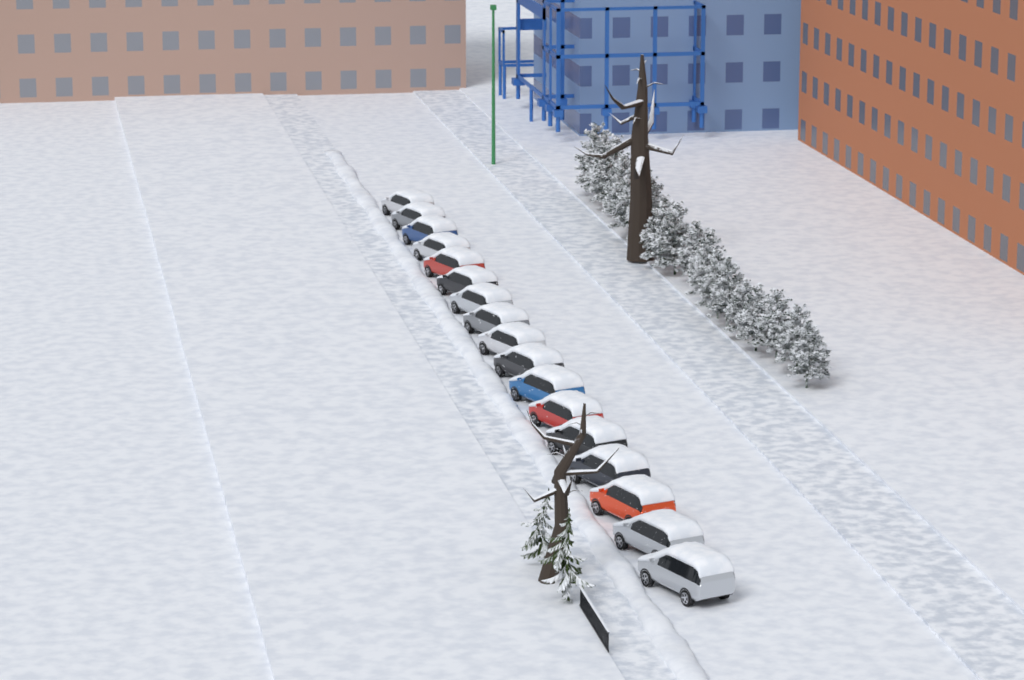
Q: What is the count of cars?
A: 17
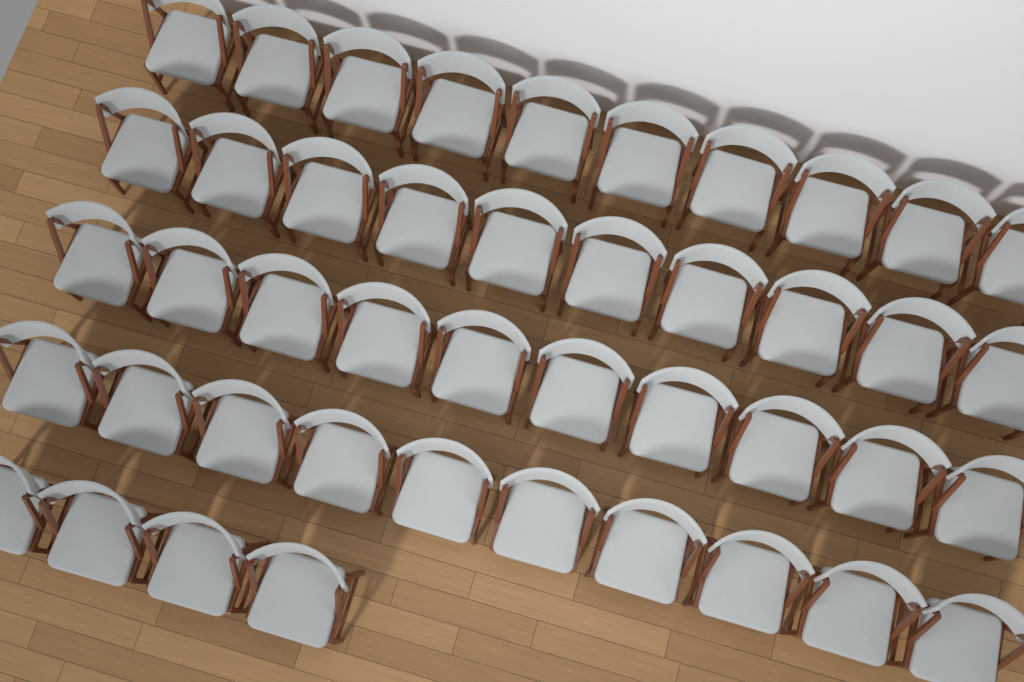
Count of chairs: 44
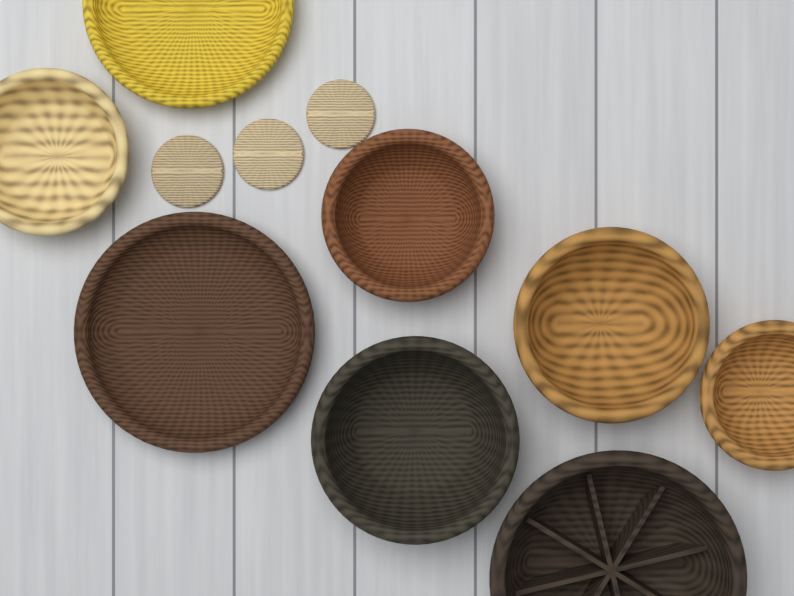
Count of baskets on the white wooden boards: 8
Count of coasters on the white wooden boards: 3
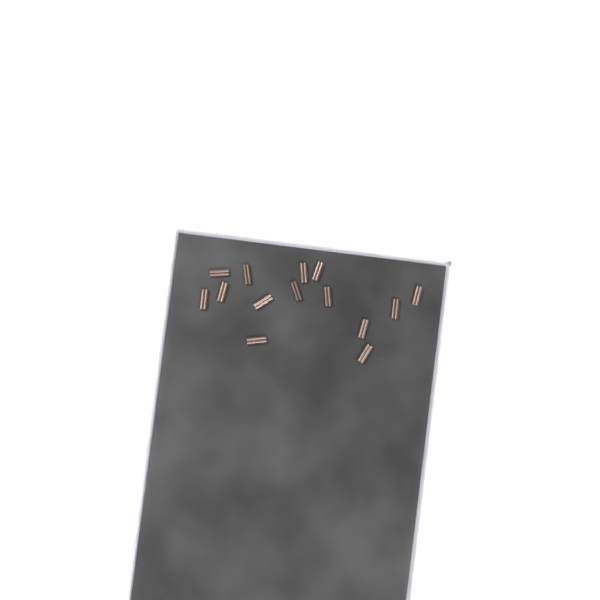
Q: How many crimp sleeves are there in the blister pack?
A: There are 14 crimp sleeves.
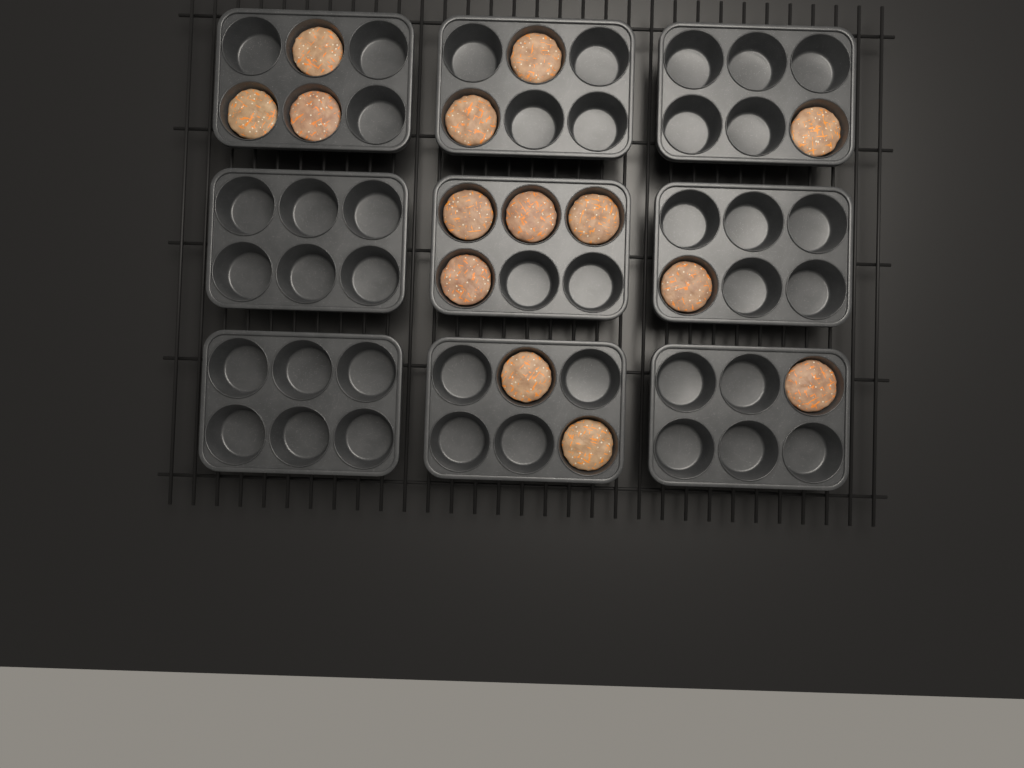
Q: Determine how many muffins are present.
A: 14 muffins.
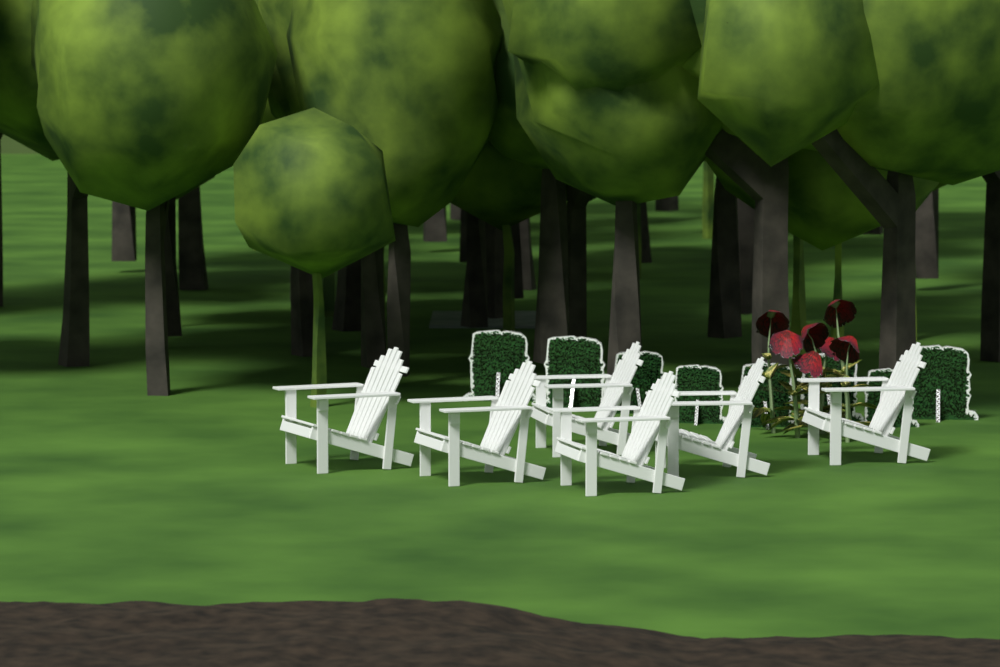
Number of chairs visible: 6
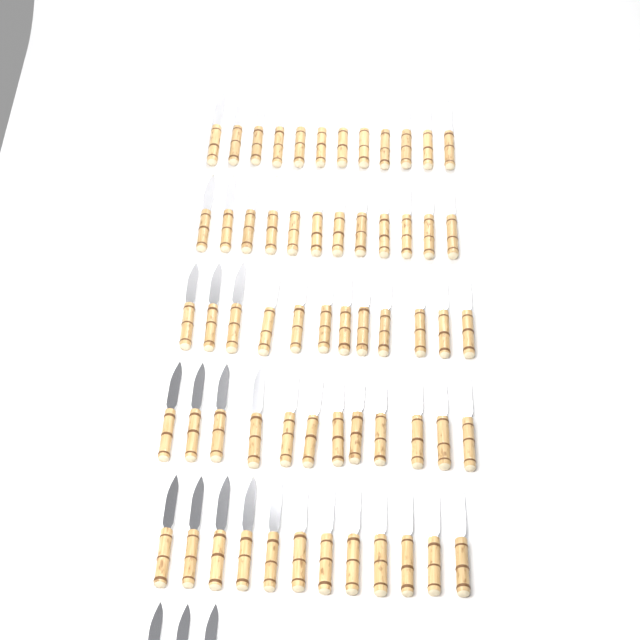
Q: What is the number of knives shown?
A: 63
========================================
Description of the task:
Rewrite all of the data above, substituting "stools" for every "chairs" and changing nothing else. Leave out the picture lines.

Task output:
Q: What is the count of cars?
A: 17
Count of stools: 44
Count of baskets on the white wooden boards: 8
Count of coasters on the white wooden boards: 3
Q: How many crimp sleeves are there in the blister pack?
A: There are 14 crimp sleeves.
Q: Determine how many muffins are present.
A: 14 muffins.
Number of stools visible: 6
Q: What is the number of knives shown?
A: 63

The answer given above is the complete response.